### Task details
Scan the records for the word "name". Copy each line that includes it.

### Supplied records
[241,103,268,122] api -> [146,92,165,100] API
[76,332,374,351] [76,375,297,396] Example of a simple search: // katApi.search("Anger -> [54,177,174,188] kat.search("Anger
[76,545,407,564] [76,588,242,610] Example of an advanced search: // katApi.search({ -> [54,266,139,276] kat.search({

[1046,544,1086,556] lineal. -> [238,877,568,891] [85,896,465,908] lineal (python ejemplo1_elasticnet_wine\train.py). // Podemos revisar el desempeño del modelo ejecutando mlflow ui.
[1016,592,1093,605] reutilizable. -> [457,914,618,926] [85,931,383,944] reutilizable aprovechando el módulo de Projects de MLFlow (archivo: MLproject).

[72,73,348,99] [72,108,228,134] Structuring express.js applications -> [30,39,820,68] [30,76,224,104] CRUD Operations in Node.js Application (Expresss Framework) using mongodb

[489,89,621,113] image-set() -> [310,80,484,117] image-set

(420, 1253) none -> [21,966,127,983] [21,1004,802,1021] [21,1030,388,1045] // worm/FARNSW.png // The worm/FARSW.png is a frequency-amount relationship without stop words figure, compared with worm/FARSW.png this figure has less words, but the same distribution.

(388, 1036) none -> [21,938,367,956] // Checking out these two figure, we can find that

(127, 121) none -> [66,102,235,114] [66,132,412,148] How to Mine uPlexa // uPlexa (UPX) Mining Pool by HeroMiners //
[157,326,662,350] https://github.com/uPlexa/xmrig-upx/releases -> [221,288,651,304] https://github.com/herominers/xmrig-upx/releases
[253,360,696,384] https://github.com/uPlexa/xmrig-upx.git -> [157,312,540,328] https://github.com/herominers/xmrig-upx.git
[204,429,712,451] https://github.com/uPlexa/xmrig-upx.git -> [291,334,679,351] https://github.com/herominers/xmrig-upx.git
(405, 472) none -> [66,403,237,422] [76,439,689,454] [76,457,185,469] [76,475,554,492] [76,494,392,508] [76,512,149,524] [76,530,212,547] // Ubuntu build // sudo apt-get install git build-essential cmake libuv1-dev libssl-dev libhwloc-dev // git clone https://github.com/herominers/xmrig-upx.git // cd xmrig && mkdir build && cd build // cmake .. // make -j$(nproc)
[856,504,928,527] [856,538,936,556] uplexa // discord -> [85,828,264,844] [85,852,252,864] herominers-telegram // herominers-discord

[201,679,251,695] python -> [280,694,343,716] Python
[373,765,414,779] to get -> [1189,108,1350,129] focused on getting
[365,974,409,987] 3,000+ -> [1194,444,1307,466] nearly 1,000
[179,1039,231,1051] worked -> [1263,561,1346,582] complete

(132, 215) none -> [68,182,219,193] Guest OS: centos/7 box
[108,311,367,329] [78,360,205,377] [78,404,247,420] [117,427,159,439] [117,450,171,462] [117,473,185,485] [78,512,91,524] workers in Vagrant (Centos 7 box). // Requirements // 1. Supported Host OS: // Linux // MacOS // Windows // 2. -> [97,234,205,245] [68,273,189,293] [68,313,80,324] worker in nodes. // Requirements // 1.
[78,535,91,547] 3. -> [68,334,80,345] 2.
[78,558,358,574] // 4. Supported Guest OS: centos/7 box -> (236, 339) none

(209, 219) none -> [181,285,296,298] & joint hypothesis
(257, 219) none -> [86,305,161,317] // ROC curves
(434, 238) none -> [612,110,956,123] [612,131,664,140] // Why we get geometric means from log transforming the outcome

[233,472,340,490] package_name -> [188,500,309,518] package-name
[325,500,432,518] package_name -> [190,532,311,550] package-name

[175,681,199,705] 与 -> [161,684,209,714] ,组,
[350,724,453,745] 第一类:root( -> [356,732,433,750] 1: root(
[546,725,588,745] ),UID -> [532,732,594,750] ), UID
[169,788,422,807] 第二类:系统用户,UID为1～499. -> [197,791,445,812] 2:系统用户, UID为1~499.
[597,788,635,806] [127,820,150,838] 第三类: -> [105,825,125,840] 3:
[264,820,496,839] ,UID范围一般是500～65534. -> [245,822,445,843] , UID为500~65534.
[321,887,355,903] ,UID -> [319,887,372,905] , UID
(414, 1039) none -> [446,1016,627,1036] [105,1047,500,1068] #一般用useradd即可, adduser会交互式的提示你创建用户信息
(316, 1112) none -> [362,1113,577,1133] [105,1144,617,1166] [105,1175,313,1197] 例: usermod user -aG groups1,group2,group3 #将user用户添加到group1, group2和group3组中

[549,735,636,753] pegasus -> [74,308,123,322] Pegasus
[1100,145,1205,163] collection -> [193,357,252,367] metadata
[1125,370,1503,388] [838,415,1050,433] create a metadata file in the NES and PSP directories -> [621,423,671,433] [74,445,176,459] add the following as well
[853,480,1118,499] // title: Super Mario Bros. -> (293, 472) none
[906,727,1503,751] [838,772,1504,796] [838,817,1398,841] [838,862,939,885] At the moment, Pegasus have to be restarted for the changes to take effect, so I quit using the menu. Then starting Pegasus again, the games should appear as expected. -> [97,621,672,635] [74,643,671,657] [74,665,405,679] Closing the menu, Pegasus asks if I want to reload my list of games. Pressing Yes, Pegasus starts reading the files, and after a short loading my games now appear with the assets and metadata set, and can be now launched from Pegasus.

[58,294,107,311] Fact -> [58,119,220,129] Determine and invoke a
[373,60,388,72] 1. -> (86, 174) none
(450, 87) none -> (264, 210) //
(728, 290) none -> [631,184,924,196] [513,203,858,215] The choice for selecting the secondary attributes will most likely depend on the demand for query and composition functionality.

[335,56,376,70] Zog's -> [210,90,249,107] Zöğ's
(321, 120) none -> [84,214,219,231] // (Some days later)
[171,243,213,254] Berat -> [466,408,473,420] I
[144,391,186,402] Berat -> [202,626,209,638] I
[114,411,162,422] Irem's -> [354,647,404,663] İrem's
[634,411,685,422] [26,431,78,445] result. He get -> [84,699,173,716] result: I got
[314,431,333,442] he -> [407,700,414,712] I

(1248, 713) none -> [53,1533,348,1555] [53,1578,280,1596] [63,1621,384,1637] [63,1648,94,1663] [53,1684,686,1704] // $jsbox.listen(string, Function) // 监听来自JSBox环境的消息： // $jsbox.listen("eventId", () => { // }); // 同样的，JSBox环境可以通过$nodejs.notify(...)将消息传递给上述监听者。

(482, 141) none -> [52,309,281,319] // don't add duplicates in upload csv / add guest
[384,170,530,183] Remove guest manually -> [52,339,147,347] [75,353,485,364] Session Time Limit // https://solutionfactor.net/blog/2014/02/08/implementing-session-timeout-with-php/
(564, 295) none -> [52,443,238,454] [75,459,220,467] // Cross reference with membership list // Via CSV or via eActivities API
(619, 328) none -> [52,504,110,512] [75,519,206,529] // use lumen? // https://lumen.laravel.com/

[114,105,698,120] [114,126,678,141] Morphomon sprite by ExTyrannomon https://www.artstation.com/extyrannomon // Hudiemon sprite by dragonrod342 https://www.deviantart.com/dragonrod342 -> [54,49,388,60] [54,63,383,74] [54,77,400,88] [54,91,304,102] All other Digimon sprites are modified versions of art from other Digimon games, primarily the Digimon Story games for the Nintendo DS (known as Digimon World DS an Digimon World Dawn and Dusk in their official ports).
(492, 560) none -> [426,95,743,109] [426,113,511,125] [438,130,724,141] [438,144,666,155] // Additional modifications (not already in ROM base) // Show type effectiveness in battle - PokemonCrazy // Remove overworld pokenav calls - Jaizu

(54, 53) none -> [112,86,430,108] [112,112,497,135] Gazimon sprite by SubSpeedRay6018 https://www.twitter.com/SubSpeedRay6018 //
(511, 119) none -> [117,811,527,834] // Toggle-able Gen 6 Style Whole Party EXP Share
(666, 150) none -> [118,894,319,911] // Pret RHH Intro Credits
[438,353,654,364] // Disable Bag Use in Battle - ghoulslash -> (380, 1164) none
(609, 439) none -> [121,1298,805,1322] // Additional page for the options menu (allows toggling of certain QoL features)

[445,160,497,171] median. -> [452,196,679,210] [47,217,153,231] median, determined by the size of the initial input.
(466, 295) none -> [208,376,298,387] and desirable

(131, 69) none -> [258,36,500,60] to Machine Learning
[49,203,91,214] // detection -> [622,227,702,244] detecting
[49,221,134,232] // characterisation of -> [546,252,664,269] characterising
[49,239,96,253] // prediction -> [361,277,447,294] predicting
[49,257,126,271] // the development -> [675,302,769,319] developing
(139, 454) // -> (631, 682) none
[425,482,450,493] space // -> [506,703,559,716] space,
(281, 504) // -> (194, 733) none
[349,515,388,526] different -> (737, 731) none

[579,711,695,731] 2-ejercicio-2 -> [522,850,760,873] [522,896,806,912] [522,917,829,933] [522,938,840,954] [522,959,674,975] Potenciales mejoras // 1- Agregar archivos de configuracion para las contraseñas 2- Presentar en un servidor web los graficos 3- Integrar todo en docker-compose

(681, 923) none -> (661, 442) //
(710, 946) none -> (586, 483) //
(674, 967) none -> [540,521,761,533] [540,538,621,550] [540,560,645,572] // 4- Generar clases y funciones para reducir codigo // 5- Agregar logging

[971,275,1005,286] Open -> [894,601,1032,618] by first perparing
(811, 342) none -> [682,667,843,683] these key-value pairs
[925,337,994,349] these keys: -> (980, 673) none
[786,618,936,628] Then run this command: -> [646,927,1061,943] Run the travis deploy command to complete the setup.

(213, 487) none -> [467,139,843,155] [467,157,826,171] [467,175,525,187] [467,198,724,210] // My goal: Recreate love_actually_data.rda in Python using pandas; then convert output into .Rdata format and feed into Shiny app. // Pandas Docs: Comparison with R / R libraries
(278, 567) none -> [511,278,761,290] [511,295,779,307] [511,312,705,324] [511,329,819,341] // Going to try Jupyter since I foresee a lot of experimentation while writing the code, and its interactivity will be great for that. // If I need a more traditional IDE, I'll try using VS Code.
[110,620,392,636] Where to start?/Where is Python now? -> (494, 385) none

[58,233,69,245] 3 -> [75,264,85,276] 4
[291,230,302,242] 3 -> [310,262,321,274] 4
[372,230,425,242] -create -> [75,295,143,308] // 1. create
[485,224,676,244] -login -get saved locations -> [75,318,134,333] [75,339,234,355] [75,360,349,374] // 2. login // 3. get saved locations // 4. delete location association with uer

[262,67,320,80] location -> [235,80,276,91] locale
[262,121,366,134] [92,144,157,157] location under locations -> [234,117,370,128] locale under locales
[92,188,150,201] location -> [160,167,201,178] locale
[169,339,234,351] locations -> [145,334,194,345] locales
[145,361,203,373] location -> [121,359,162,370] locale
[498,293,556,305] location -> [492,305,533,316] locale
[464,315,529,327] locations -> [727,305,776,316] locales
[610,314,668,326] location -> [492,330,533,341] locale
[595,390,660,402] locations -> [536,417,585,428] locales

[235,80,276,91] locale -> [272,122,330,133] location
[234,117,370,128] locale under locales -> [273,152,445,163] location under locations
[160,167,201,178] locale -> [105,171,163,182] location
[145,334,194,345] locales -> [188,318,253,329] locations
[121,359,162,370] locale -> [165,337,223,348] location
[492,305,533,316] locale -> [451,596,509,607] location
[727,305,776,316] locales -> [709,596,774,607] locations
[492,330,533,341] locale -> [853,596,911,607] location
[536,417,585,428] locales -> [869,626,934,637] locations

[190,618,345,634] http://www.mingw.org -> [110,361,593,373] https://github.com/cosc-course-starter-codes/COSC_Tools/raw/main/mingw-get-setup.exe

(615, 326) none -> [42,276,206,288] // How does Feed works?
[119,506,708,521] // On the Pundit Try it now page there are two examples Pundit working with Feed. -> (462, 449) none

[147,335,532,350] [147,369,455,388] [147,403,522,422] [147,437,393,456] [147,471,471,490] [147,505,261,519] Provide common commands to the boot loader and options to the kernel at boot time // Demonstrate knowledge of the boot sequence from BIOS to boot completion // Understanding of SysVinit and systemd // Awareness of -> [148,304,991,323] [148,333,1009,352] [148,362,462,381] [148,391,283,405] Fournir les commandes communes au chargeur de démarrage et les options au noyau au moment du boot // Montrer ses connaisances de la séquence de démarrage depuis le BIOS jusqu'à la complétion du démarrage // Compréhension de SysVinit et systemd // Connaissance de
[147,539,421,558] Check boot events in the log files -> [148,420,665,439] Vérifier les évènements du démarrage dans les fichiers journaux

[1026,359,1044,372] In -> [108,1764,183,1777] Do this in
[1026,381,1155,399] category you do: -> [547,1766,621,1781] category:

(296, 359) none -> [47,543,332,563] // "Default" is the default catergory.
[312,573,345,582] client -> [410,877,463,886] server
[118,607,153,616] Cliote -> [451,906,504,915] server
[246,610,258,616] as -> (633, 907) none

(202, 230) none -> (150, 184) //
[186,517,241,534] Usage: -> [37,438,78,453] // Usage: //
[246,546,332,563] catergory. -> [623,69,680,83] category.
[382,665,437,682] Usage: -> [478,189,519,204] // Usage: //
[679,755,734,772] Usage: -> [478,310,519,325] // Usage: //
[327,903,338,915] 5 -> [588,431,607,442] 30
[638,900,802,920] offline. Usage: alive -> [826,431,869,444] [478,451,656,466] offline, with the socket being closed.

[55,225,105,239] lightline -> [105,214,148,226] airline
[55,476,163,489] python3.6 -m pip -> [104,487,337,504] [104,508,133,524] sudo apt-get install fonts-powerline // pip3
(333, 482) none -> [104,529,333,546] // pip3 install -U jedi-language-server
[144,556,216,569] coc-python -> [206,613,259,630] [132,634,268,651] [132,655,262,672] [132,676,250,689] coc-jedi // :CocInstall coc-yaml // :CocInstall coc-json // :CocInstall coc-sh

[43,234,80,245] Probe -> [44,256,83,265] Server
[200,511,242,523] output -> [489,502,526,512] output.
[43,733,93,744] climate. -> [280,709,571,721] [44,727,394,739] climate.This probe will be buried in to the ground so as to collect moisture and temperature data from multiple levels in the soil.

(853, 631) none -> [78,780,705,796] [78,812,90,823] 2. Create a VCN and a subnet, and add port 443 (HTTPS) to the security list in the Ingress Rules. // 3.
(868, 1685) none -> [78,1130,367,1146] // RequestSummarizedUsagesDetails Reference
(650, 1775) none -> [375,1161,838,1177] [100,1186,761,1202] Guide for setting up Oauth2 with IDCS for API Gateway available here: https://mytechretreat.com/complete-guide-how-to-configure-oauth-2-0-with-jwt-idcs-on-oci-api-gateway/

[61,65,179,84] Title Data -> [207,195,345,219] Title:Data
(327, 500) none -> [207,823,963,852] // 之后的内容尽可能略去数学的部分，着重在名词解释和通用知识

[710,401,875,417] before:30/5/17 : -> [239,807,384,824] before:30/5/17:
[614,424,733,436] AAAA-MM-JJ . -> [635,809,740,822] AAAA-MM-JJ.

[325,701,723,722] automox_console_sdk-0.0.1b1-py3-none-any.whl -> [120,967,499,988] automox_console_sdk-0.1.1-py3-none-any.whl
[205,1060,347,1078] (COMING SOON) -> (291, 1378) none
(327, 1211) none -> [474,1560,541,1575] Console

### Exercise response
[233,472,340,490] package_name -> [188,500,309,518] package-name
[325,500,432,518] package_name -> [190,532,311,550] package-name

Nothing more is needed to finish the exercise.